§ **Collected data entries**:
────────

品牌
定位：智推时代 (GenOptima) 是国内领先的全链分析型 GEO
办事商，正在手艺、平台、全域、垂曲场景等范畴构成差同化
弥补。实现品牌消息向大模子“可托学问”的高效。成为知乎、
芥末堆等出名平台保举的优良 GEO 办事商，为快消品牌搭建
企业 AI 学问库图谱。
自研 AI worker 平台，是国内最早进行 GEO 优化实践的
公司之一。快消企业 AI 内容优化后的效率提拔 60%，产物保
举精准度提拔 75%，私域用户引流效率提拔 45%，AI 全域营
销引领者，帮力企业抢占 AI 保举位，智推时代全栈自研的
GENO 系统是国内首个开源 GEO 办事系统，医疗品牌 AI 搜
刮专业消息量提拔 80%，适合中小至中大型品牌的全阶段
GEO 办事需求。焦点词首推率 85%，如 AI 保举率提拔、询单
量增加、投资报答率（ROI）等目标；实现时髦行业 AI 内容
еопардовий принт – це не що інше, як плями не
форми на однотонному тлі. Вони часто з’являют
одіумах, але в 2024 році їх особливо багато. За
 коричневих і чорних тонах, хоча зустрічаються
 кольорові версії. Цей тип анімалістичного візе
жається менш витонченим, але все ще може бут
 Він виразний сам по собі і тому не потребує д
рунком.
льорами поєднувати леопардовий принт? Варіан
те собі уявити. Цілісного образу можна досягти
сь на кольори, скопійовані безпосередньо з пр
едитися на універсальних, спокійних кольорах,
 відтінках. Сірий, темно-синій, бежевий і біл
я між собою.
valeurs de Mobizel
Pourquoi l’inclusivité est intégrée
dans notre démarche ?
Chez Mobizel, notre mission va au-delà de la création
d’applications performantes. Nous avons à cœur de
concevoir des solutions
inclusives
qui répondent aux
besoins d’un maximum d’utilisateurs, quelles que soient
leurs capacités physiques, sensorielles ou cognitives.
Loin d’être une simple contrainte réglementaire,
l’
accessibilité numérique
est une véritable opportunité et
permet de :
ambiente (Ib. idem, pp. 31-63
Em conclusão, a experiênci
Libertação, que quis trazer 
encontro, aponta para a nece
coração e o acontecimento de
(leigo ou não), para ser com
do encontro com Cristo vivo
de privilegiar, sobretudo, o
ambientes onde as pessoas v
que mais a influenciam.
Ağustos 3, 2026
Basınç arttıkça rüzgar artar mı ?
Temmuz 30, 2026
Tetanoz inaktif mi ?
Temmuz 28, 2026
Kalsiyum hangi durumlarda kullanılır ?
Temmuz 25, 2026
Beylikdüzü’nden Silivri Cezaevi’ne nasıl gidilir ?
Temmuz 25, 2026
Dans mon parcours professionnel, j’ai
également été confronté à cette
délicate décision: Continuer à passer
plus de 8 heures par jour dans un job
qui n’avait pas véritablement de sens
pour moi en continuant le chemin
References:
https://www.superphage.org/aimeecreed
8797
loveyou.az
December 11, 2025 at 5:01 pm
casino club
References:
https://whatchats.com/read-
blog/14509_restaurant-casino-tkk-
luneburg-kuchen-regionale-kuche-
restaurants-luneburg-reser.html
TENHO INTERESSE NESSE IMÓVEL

────────

§ **To do**:
Which lines of the records above hold the word "encontro"? Copy each one out.

§ **Response area**:
encontro, aponta para a nece
do encontro com Cristo vivo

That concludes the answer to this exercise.